▸ **Directive**:
Can you give the items again between the line holding "genus: Ajuga" and the end of the items, inclusive, with "scientific name" replaced by "species name" and nothing else changed?

▸ **Dataset records**:
::::
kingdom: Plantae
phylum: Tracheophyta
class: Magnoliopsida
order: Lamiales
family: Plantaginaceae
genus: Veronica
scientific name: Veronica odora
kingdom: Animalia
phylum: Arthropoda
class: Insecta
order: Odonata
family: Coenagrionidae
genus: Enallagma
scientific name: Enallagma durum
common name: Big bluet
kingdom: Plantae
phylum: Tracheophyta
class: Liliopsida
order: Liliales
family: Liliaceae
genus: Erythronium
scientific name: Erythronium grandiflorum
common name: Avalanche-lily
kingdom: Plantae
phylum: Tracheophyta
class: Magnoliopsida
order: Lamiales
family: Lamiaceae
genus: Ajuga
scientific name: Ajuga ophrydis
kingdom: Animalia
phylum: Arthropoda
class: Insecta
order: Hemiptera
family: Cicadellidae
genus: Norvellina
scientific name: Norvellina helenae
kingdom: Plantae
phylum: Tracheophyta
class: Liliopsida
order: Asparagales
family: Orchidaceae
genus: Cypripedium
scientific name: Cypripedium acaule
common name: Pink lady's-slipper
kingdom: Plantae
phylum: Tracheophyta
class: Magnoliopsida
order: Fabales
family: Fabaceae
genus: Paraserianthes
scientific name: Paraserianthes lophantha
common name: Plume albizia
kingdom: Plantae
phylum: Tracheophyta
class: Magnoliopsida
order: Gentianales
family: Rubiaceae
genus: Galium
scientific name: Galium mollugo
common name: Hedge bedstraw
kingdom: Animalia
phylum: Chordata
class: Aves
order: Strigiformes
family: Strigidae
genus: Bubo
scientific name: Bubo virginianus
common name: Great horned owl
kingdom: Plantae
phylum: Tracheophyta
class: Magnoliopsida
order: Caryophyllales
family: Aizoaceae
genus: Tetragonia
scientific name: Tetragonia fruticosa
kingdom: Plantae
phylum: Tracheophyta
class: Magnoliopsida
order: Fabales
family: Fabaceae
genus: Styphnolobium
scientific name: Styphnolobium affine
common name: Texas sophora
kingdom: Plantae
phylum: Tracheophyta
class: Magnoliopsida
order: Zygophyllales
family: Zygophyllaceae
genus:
::::
▸ **Response below**:
genus: Ajuga
species name: Ajuga ophrydis
kingdom: Animalia
phylum: Arthropoda
class: Insecta
order: Hemiptera
family: Cicadellidae
genus: Norvellina
species name: Norvellina helenae
kingdom: Plantae
phylum: Tracheophyta
class: Liliopsida
order: Asparagales
family: Orchidaceae
genus: Cypripedium
species name: Cypripedium acaule
common name: Pink lady's-slipper
kingdom: Plantae
phylum: Tracheophyta
class: Magnoliopsida
order: Fabales
family: Fabaceae
genus: Paraserianthes
species name: Paraserianthes lophantha
common name: Plume albizia
kingdom: Plantae
phylum: Tracheophyta
class: Magnoliopsida
order: Gentianales
family: Rubiaceae
genus: Galium
species name: Galium mollugo
common name: Hedge bedstraw
kingdom: Animalia
phylum: Chordata
class: Aves
order: Strigiformes
family: Strigidae
genus: Bubo
species name: Bubo virginianus
common name: Great horned owl
kingdom: Plantae
phylum: Tracheophyta
class: Magnoliopsida
order: Caryophyllales
family: Aizoaceae
genus: Tetragonia
species name: Tetragonia fruticosa
kingdom: Plantae
phylum: Tracheophyta
class: Magnoliopsida
order: Fabales
family: Fabaceae
genus: Styphnolobium
species name: Styphnolobium affine
common name: Texas sophora
kingdom: Plantae
phylum: Tracheophyta
class: Magnoliopsida
order: Zygophyllales
family: Zygophyllaceae
genus:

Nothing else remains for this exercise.